À la barre, Claire a ensuite narré en détail son agression. « Ils m’ont mis la tête sous l’eau et fait pression plusieurs fois pour m’empêcher de remonter », a-t-elle raconté, la voix tremblante. « Je restais la tête dehors une ou deux secondes puis ils me la remettaient dans l’eau plus longtemps. Je me suis dit qu’ils allaient me tuer. » La jeune femme a également décrit ses « séquelles psychologiques », les « cauchemars » vécus depuis et les conséquences sur sa vie.

« Telle une meute, les cinq prévenus vont fondre sur eux »

Me Marie Kervennic, l’avocate des parties civiles, a déploré que les veneurs « ne regrettent absolument rien » et s’érigent en « victimes dans ce dossier ». « Telle une meute, les cinq prévenus vont fondre sur eux et sur une femme d’1,58 m et 48 kilos », a-t-elle asséné. « Tradition-courage-honneur, c’est bien ça ? », a ajouté l’avocate, en référence aux valeurs mises en avant par les chasseurs.

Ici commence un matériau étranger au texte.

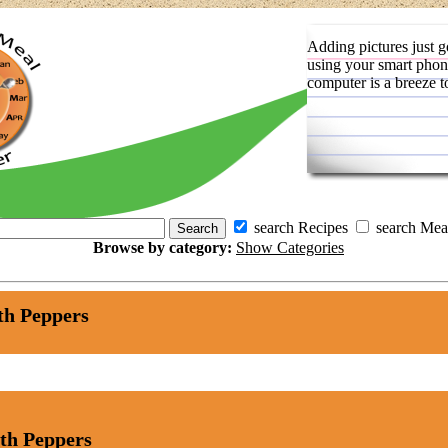
Adding pictures just g
using your smart phon
computer is a breeze t
search Recipes
search Mea
Browse by category:
Show Categories
th Peppers
th Peppers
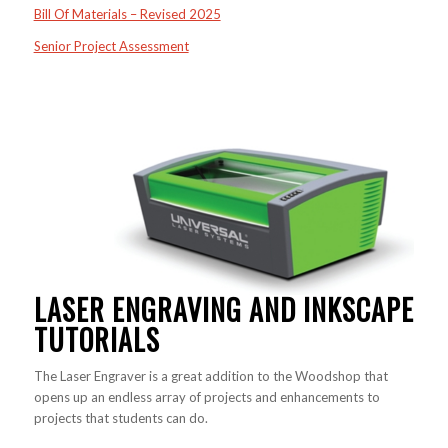
Bill Of Materials – Revised 2025
Senior Project Assessment
LASER ENGRAVING AND INKSCAPE
TUTORIALS
The Laser Engraver is a great addition to the Woodshop that
opens up an endless array of projects and enhancements to
projects that students can do.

De son côté, Me André Raiffaud, l’avocat de la défense, a déploré « le harcèlement contre la chasse à courre », estimant qu’on avait « énormément gonflé la situation ». « Même celui qui est de bonne composition peut péter les plombs », a-t-il déclaré, prévenant la présidente qu’elle allait « rendre une décision politique ».

Des peines de 10 à 14 mois avec sursis et des interdictions de chasse requises

Dans son réquisitoire, le procureur a dénoncé « des faits d’une extrême gravité », sans « aucune excuse de provocation ». Il a requis des peines de 14 et 12 mois de prison avec sursis contre deux des prévenus et de 10 mois avec sursis contre les trois autres, ainsi qu’une interdiction de chasse de trois ans à l’encontre des cinq accusés. Le tribunal a mis sa décision en délibéré au 25 juillet.